Patas de gallo
En la era del bótox, las operaciones con láser y el hilo de oro no es de extrañar lo que le pasó ayer a mi amiga Ana Conda.
Adicta al chocolate y más aún después de su no boda, decidió ir con su madre a una de las pastelerías más famosas de nuestra ciudad. Después de un buen atracón de glucosa y con la comisura aún con restos de azúcar se encontró con un antiguo amigo de la Facultad. Para su sorpresa su madre también lo conocía, e incluso parecía tener más confianza con el cuarentón que ella misma. Después del saludo inicial no pudo sino preguntar de qué se conocían, pero se hizo un silencio. “De vista” dijeron casi a la vez, “vamos al mismo gimnasio” añadió su madre.
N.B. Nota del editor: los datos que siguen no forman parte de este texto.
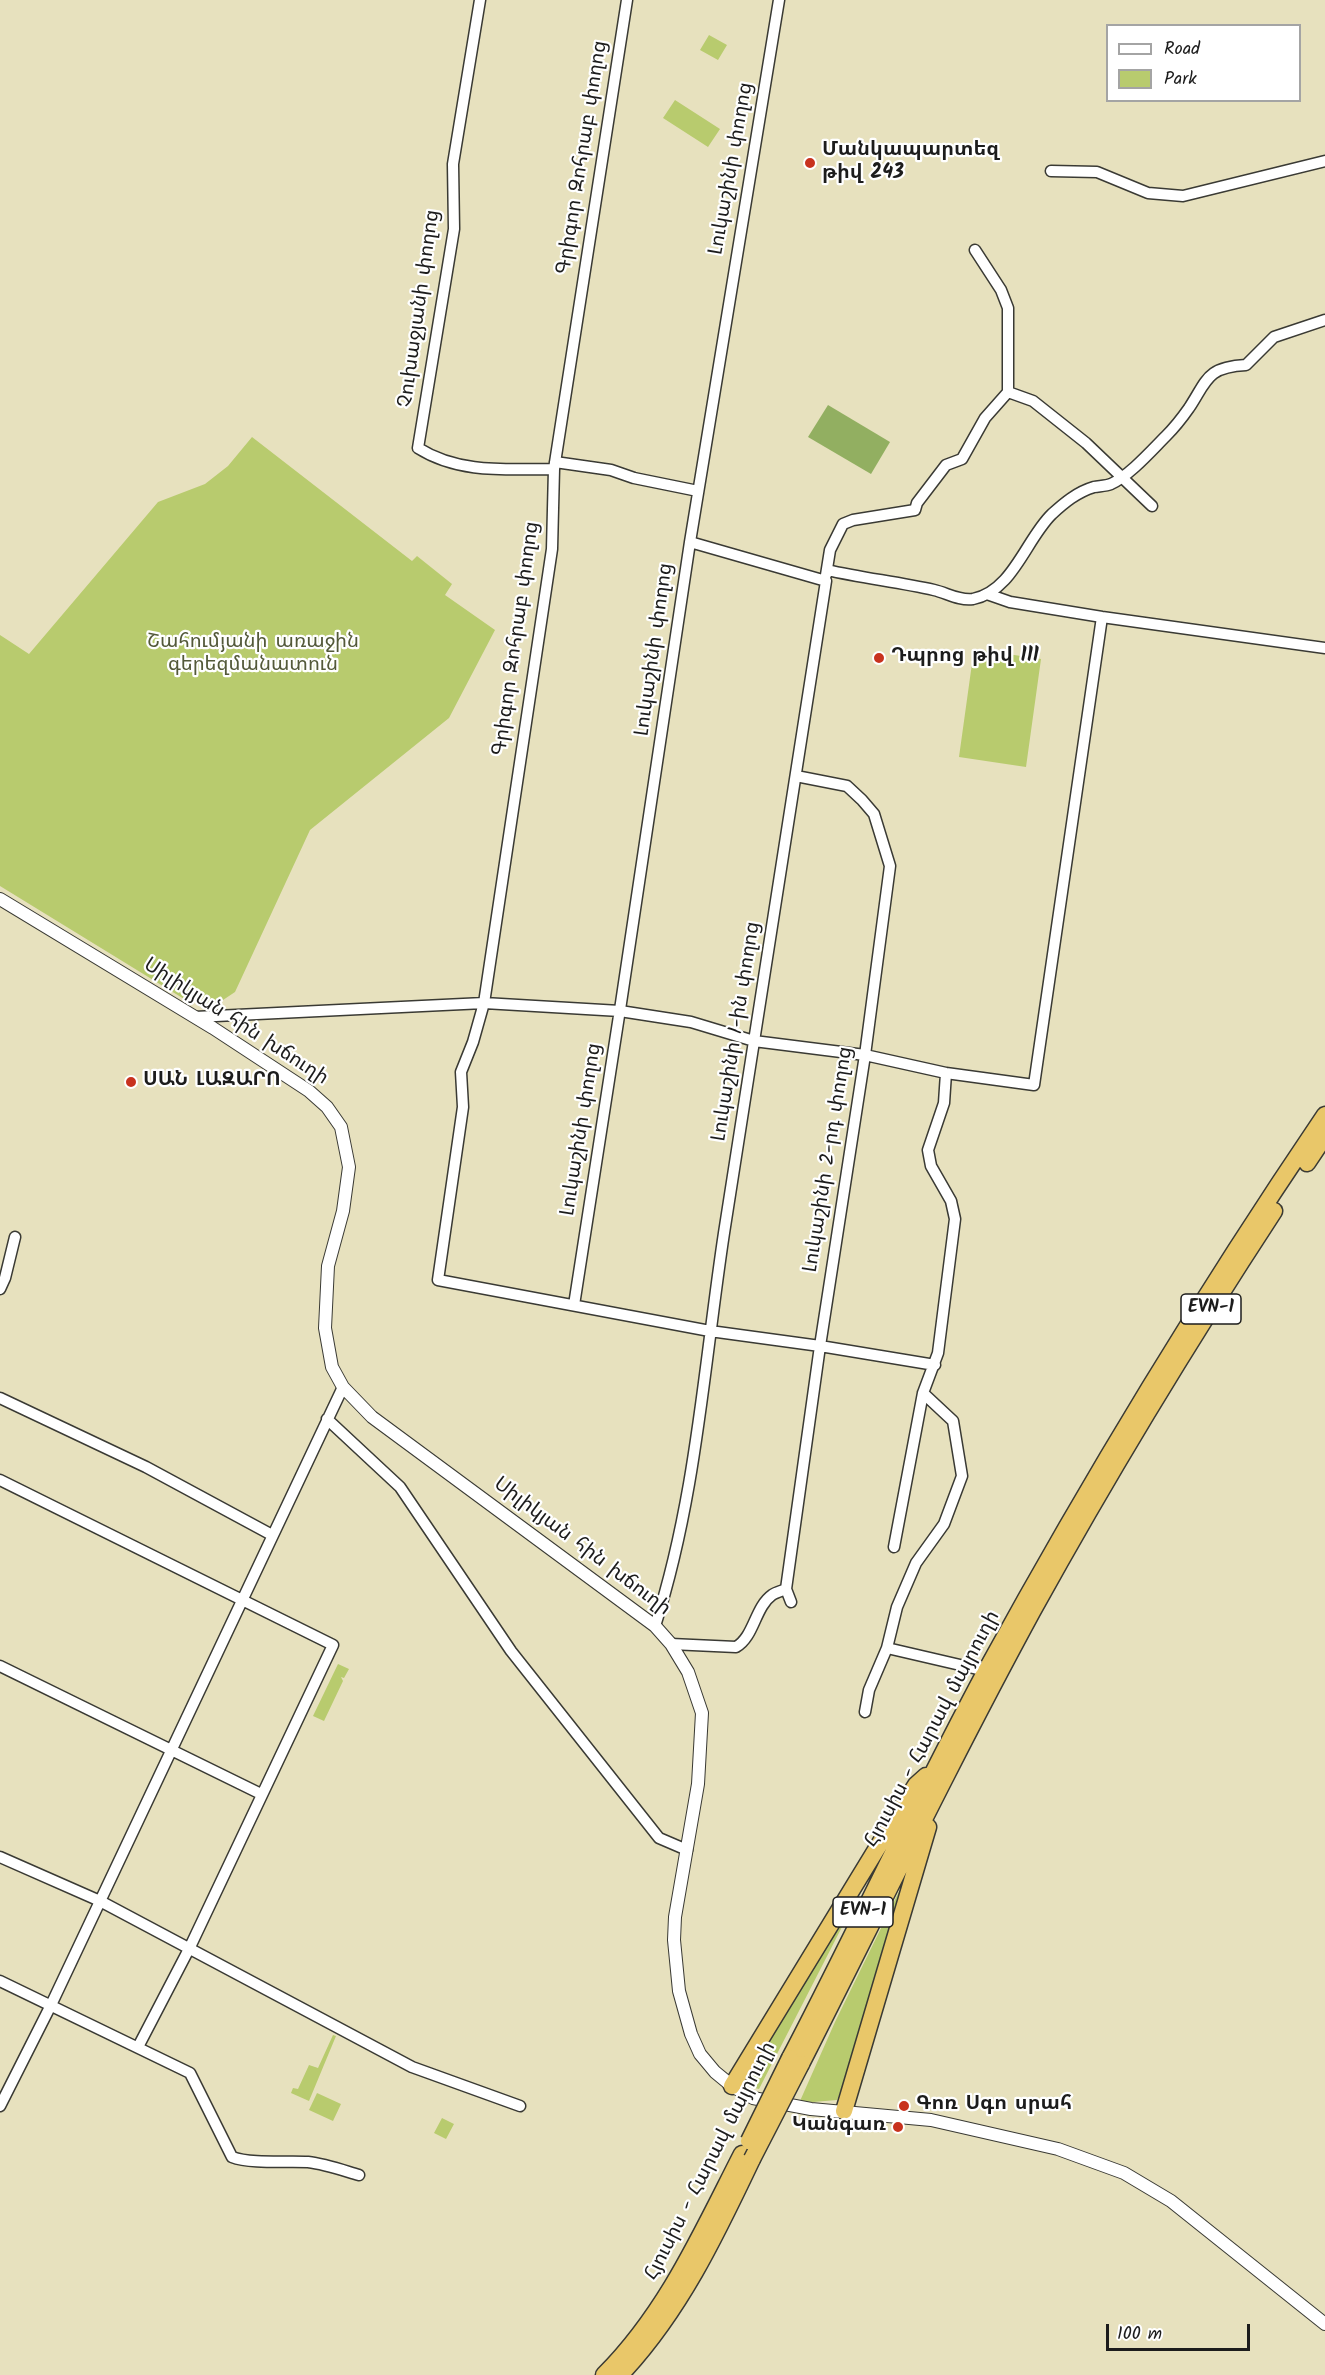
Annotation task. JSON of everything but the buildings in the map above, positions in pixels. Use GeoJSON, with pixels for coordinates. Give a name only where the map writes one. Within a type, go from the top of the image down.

“Mi madre siempre ha sido muy extrovertida, salgo a ella” dijo Ana Conda. Silencio. Unos cuantos segundos. Incomodidad en el ambiente. Densidad en el aire. “¿Tú madre?” dijo el apuesto cuarentón, “pues… se conserva muy bien, de hecho pensé que era una amiga tuya, y tú…no me habías dicho que tenías una hija de mi edad jejeje”. Dos besos a una y dos besos a otra. Nos vemos en el gimnasio.
Más silencio. Pagaron la cuenta y se marcharon. Al final, la madre de Ana Conda le confesó que había tenido sexo con el que había sido compañero de Facultad de su hija, y que por apuro le había dicho que tenía 41 años. Por fin Ana Conda pudo justificar el dineral que su madre se había gastado en la mejor clínica estética de España.
Lo que le jodió y mucho a Ana Conda no era que su madre tuviera una vida sexual casi más activa que la de ella, ni que no se lo hubiese contado, mucho menos que el amante fuese unos 20 años más joven. Lo que realmente molestó y mucho a Ana Conda fue que su madre pudiera pasar por una mujer de su misma edad y que nadie lo cuestionara.
Volviendo al inicio de este artículo, creo que nos encontramos frente a un nuevo término a acuñar el de “culto a la cara”. Ya ha pasado de moda el culto al cuerpo, así en general. Ahora de lo que se trata es de eliminar arrugas, líneas de expresión, manchas, subir párpados, corregir tabiques, engordar labios y todo bajo la premisa de que parezca algo natural y no obra del bisturí.
Para todas aquellas madres o no, que renuncian a tocar sus rostros por la tontería de no perder expresividad y no parecerse a lo que un día fueron un mensaje bien claro: la expresividad es un coñazo que no sirve para nada, jamás seremos lo que fuimos o sea que puestos a cambiar hagámoslo sin arrugas y sobre todo, cuando no tengas sexo porque aparentas más edad que tu madre, dejarás de criticar lo que hoy criticas.